**SOURCE PASSAGE**:
*** Begin section ***

What was the state of society before the coming of the Holy Spirit? Idolatry and superstition, tyranny and oppression, reigned everywhere. The most revolting vices were even worshipped! The breath of the Holy Spirit swept these away, and substituted the reign of truth, justice, and virtue.
The poor and the unfortunate were treated with neglect and contempt. Even the most civilized pagans did not attempt at providing any refuge for the desititute and suffering. They lacked the spirit of charity: “The charity of God is poured forth in our hearts by the Holy Spirit, who is given to us.” (Rom 5:5-6)
This divine charity immediately began to ‘renew the face of the earth’, covering it with hospitals and charitable institutions of all kinds for the sick and destitute, for old age, for children. Benevolent societies and religious communities of men and women devoted their services even at sacrifice of their lives.
How blessed are those who, following the lead of the Apostles and for love of God, served the poor and ignorant. They are almost canonized already by the sentence of Jesus Christ: “Come, ye blessed by my Father; for I was hungry, and you gave me to eat ... Amen I say to you, as long as you did it to one of these my least brethren, you did it to me.” (Mt 25:34-5, 40)
Before the coming of the Holy Spirit and preaching of the Gospel, more than half the human race was under the yoke of the most cruel slavery. In pagan Rome, center of civilization, an individual often possessed many thousands of slaves.
Their masters looked upon them as mere beasts of burden. They were put to death for whim or caprice, compelled to kill each other in the amphitheatres for people’s amusement, sacrificed on the altars of their false gods, or rather, of devils. Philosophers by their reason had in vain protested against these horrors.
It was reserved for the Holy Spirit to abolish them through the Apostles who proclaimed: With God, there is neither slave nor freeman; but Christ is all and in all. These intrinsic precepts, always reiterated by the holy Pontiffs, successors of the Apostles, prevailed and succeeded in civilizing the world.
How great is the blindness and ignorance of whoever attribute the blessings of civilization to merely natural causes! They refuse to see that this progress of the mere human spirit, has not produced such results in lands where the Gospel is still unknown.
Let us pray to the Divine Author of all good for those who remain in the darkness and misery of error, and oppressed by cruel tyranny. Let us break off from ourselves the yoke of human respect and unruly passions.
Ref: Cf “Practical Meditations” by a Father of the Society of Jesus, 1964, pp306-8
` ` ` MAY DEVOTIONS ` ` `
Mary is the Queen of Heaven -- “She lives now and is protecting us. She is there, body and soul, with the Father and the Son and the Holy Spirit. She is the same person who was born in Palestine, who gave herself to God while still a child, who received the message from St Gabriel the Archangel, who gave birth to our Saviour, and who stood beside him at the foot of the cross. In her, all ideals become a reality; but this should not make us think that her sublime greatness makes her inaccessible to us. She is the one who is full of grace and the sum of all perfections; and she is also our Mother.” (St Josemaria Escrivá, “Friends of God”, 292
Let us offer our Mother: “The ‘Hail, Holy Queen’ at each hour.”

*** End section ***

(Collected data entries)
*** Begin section ***

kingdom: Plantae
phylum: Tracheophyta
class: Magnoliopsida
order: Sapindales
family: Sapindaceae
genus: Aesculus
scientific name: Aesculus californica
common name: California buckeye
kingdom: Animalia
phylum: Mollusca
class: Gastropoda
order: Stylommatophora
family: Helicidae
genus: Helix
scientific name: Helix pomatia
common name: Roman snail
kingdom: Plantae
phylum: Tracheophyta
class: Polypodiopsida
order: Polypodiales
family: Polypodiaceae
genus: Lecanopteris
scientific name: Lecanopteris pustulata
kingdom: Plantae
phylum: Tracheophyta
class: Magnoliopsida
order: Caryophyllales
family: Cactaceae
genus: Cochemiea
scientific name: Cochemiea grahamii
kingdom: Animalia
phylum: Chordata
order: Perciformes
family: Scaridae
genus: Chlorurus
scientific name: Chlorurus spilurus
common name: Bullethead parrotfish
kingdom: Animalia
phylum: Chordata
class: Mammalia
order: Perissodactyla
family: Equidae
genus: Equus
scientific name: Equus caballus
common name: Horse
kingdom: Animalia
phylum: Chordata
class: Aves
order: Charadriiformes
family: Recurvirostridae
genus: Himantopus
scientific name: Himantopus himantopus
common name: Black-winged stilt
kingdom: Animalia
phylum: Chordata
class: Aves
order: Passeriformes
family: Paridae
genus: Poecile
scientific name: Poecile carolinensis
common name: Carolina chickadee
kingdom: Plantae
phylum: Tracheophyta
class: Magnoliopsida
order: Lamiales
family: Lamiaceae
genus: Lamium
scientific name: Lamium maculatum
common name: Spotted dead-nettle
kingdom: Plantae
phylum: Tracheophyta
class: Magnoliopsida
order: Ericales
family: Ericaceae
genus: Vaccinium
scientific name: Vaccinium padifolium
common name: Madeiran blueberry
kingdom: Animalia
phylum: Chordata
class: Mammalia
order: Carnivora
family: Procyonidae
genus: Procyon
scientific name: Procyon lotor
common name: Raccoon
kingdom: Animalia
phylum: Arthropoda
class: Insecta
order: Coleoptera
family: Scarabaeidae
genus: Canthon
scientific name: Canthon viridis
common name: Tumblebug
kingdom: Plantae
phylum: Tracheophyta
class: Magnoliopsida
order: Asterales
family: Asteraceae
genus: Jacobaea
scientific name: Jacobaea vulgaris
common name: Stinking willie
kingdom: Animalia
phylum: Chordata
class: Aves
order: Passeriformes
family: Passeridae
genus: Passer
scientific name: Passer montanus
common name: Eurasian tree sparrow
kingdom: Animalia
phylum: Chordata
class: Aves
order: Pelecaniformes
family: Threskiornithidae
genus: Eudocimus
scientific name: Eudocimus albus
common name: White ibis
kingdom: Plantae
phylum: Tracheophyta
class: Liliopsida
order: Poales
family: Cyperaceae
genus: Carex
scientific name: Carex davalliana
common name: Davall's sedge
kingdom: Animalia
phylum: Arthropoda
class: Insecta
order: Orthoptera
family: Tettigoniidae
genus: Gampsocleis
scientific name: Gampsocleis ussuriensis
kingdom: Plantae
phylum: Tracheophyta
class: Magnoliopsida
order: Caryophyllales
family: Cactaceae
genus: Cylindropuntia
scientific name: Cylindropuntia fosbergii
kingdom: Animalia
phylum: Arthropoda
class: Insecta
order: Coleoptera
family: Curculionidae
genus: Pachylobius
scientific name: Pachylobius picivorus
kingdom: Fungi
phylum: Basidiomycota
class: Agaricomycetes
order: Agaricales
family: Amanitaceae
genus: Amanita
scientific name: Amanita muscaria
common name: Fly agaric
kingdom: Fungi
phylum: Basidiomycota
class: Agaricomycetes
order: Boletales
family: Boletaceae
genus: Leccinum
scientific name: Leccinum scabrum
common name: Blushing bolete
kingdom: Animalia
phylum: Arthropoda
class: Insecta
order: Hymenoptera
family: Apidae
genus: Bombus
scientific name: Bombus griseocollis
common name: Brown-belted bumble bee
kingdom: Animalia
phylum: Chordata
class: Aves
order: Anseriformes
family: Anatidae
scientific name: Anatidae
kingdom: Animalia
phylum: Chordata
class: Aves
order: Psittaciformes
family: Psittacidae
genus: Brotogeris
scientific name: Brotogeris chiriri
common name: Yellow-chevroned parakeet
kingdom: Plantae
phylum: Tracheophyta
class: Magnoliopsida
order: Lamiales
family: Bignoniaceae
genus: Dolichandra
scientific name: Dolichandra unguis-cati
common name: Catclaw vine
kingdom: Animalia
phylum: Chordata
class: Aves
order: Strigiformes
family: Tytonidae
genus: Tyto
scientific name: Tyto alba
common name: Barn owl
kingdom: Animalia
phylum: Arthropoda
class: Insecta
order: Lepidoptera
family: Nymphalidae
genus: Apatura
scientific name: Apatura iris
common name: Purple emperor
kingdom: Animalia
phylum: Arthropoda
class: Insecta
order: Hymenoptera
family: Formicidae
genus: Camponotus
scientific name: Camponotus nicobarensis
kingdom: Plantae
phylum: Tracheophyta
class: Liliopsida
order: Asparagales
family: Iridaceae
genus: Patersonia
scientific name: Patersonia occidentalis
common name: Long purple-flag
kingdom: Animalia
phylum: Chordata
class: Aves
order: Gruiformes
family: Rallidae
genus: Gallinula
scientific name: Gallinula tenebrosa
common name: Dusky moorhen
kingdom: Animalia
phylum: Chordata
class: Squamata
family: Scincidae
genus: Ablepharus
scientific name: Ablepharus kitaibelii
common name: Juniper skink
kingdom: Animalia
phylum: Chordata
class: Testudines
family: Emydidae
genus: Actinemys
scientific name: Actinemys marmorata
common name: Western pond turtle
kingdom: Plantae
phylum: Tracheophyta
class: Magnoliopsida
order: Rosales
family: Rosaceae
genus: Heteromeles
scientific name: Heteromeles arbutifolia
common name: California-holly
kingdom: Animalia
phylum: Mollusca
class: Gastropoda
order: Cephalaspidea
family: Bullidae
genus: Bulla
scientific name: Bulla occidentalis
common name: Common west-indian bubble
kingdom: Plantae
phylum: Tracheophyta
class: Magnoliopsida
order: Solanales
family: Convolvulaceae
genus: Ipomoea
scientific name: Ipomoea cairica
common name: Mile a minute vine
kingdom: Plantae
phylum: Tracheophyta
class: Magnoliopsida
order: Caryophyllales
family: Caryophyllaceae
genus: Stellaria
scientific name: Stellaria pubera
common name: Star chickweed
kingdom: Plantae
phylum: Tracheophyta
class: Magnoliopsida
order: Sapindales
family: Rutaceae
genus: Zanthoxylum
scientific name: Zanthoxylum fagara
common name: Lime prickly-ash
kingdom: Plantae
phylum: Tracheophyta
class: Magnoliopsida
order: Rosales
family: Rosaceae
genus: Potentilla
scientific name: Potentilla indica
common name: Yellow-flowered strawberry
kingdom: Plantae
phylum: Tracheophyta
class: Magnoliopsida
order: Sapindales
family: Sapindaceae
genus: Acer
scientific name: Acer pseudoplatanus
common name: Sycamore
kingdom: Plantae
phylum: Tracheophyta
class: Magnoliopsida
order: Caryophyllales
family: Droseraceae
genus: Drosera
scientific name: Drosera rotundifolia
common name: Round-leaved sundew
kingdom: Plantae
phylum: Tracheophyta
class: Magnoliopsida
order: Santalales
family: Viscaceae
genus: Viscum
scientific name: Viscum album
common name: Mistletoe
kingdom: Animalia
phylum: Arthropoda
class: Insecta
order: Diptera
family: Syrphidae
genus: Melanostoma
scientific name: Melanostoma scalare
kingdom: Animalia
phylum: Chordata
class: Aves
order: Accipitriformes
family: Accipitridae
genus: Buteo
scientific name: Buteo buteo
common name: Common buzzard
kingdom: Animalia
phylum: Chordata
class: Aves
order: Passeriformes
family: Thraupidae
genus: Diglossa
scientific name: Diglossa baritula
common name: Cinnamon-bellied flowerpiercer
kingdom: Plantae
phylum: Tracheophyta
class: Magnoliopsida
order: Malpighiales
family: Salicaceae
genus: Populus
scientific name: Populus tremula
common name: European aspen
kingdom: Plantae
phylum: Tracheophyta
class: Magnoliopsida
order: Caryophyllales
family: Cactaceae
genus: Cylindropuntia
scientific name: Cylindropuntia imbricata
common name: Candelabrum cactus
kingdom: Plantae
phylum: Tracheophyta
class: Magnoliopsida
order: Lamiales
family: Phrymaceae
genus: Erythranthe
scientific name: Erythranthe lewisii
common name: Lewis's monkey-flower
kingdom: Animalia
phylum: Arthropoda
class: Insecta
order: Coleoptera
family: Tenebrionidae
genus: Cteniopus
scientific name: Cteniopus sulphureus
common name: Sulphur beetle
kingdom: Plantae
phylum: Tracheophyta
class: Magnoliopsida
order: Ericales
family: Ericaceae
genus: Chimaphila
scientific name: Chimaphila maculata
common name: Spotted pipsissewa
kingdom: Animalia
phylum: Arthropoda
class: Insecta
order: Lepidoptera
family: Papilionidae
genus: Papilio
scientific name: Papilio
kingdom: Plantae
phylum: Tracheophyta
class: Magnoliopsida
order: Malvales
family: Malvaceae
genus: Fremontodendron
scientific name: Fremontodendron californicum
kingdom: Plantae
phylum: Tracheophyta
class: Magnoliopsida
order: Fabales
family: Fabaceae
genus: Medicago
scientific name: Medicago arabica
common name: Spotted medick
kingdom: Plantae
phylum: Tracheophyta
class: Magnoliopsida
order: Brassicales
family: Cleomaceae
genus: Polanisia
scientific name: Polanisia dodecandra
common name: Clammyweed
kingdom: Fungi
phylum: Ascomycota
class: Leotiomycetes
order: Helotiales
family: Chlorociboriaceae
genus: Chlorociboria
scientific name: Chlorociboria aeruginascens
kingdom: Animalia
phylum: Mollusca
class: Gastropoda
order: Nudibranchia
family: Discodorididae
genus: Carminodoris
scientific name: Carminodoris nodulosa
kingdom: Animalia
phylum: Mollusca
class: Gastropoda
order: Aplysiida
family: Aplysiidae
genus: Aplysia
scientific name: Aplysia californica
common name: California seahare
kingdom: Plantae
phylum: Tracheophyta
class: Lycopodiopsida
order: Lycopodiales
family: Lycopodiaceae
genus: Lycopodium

*** End section ***

**ACTIVITIES**:
1 > Reproduce the part of the meditation starting with "Their masters looked" and going on through "civilizing the world.".
2 > According to the meditation, how many slaves did an individual in pagan Rome often possess?

**TASK SOLUTIONS**:
1 >
Their masters looked upon them as mere beasts of burden. They were put to death for whim or caprice, compelled to kill each other in the amphitheatres for people’s amusement, sacrificed on the altars of their false gods, or rather, of devils. Philosophers by their reason had in vain protested against these horrors.
It was reserved for the Holy Spirit to abolish them through the Apostles who proclaimed: With God, there is neither slave nor freeman; but Christ is all and in all. These intrinsic precepts, always reiterated by the holy Pontiffs, successors of the Apostles, prevailed and succeeded in civilizing the world.

2 > An individual in pagan Rome often possessed many thousands of slaves.